Accordingly, for all of the above alternative reasons, the Court holds that consideration of section 1154(b) does not make the appellant’s claim well grounded.

III.

Finally, in his pleadings, the appellant, through counsel, argues that the Board’s decision contains numerous errors; inter alia, he argues that the BVA decision is predicate ed upon the erroneous conclusion that the appellant’s drug and alcohol problems existed prior to service; and that the Board erred by employing its own unsubstantiated medical opinion as to whether the appellant’s alcohol and drug dependence resulted from his service-connected PTSD, see Colvin v.
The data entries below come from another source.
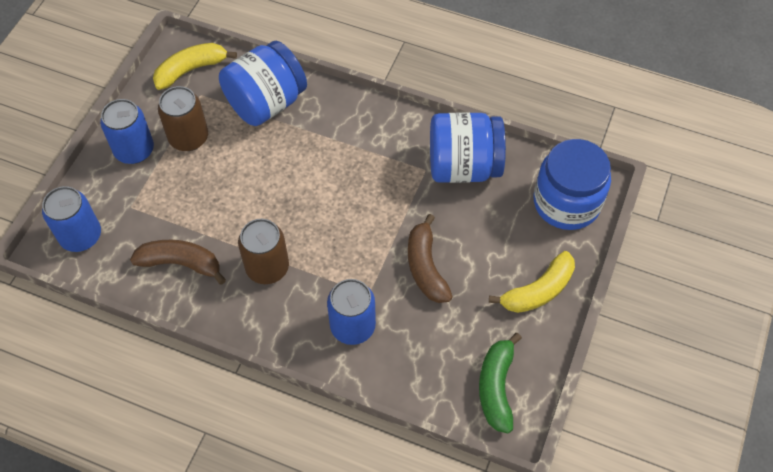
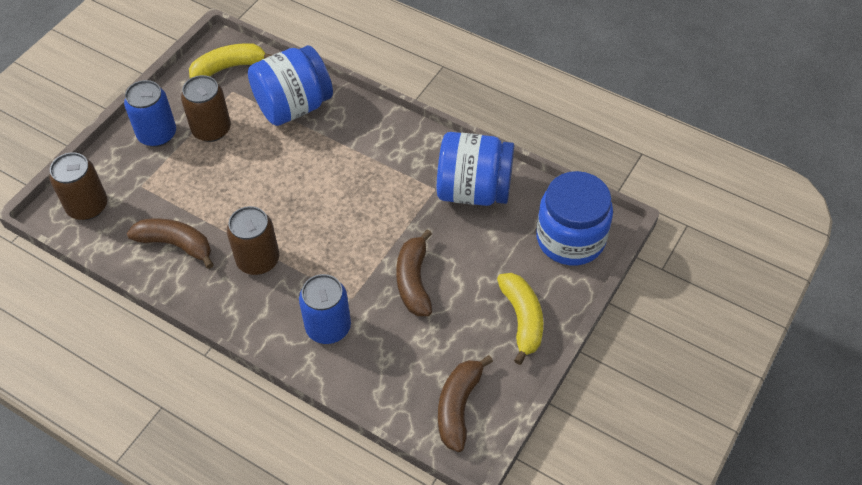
camera: 10 degrees right, 5 degrees down
blue can [42,186,101,252] -> brown can [49,152,107,220]
green banana [479,333,522,433] -> brown banana [438,355,493,452]
yellow banana [489,251,575,313] -> yellow banana turned 75 degrees counterclockwise [497,273,543,365]

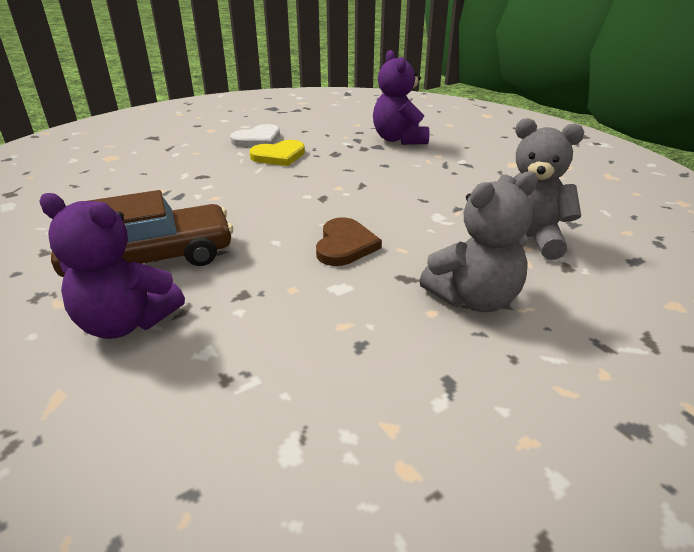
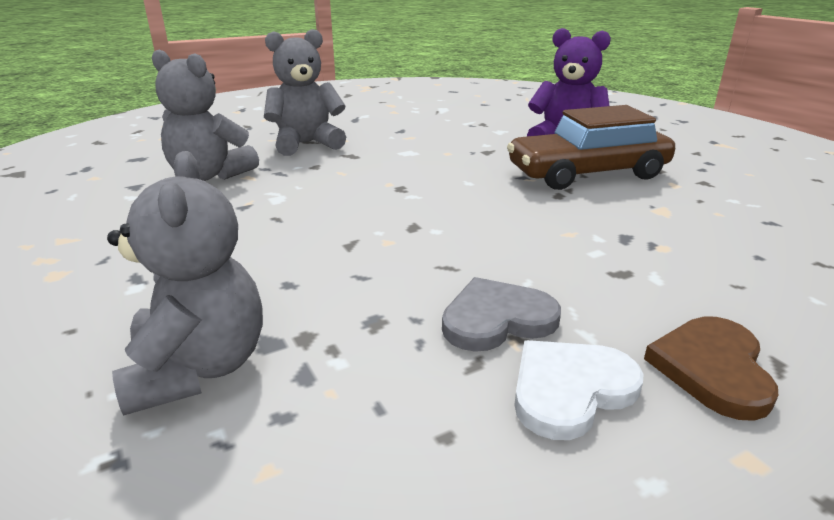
camera: 175 degrees left, 5 degrees down
yellow heart [249,140,305,166] -> grey heart [442,277,561,352]
brown heart [316,218,382,266] -> brown heart moved to [644,316,778,421]
purple teddy bear [373,50,429,145] -> grey teddy bear [107,151,263,416]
Derwinski, 1 Vet.App. 171, 175 (1991). The Court need not rule on these alleged errors, however, because, as set forth in parts I. and II. above, the appellant’s claim is not well grounded and any adjudication errors committed by the BVA are nonprejudicial. See 38 U.S.C. § 7261(b); Kehoskie v. Derwinski, 2 Vet.App. 31, 34 (1991).

IV.

Upon consideration of the foregoing, the May 10, 1993, BVA decision is AFFIRMED.






Concurrence Opinion

NEBEKER, Chief Judge,

concurring:

The majority purports to promulgate a holding that is predicated upon an assumption (see ante at 524, “[Assuming that section 1154(b) can be applied to secondary service connection claims”) and which is therefore, in my view, simply dicta. They “hold” that Mr. Libertine’s claim is not made well grounded by the application of section 1154(b), interpreted in light of the recent Federal Circuit decision in Collette, supra. I submit that, given the facts of the instant case, section 1154(b) and consequently the Collette discussion, are not applicable. Mr. Libertine’s own statements are insufficient to well ground his claim for secondary service connection for his drug and alcohol problems. Section 1154(b) is simply irrelevant. His drug and alcohol problems were not incurred while he was engaged in combat with the enemy, and thus any attempt to reconcile section 1154(b) and Collette with this claim is unnecessary. Therefore, to the extent that the majority assumes applicability of section 1154(b) in this case, I respectfully dissociate myself.